Available Modules
1. Task Management
What it does: Centralizes all tasks in one place, allowing managers and employees to see what needs to be done, by whom, and by when. Every task includes status, due date, responsible person, comments, and change history.
Example: A problem is identified during a morning meeting. Instead of writing the action in a notebook or on a whiteboard, the task is immediately added to VERA, assigned to the responsible person, and tracked until completion.
Benefits: No more forgotten tasks, better visibility for management, and a more structured, transparent work culture.
2. Audit Management
What it does: Allows you to plan and conduct internal audits, LPAs (Layered Process Audits), and operational checklists. Problems found during audits automatically generate tasks for corrective action.
Example: A production checklist identifies a missing label. The responsible person automatically receives a task to correct it and log the completion. Follow-up is ensured.
Benefits: Transforms audits from paperwork into powerful tools for real process improvement. Increases accountability and reduces recurring issues.
3. KPI Management
What it does: Enables definition, tracking, and visualization of KPIs at individual, team, or department level. KPIs are updated regularly and linked to corrective tasks if goals are not met.

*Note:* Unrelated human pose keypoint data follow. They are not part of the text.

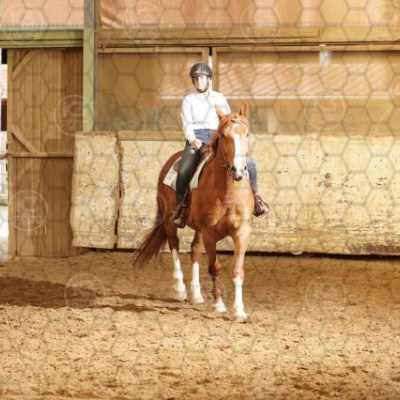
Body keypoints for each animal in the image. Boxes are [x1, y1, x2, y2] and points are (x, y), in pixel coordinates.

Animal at [134, 102, 254, 321]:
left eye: (247, 134)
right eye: (223, 135)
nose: (238, 171)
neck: (227, 192)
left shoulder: (242, 232)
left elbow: (237, 270)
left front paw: (239, 311)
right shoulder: (210, 232)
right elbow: (214, 267)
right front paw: (218, 304)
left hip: (198, 229)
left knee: (195, 249)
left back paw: (196, 294)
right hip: (169, 222)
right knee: (174, 245)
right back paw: (180, 290)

Example: An employee must track monthly complaints received. VERA shows trends and automatically prompts improvement actions if the target is exceeded.
Benefits: Creates a culture of data-driven decisions and makes performance visible to all stakeholders.
4. Requests and Forms Management
What it does: Replaces paper forms with dynamic digital forms, customized per department or process. Includes approval flows, validations, and full traceability.
Example: A leave request is filled out digitally and sent automatically to the manager for approval. No scanning, no signatures, no lost documents.
Benefits: Reduces administrative work, ensures fast response, and eliminates delays or losses common with paper-based processes.
5. Training Documentation Management
What it does: Distributes training documents (procedures, instructions, safety rules) to the right employees based on their job roles. Tracks who has read and confirmed them.
Example: A new quality procedure is uploaded and automatically assigned to all operators. Each one confirms they’ve read it. Managers see who is up to date and who isn’t.
Benefits: Ensures compliance, increases knowledge transparency, and provides audit-ready training records.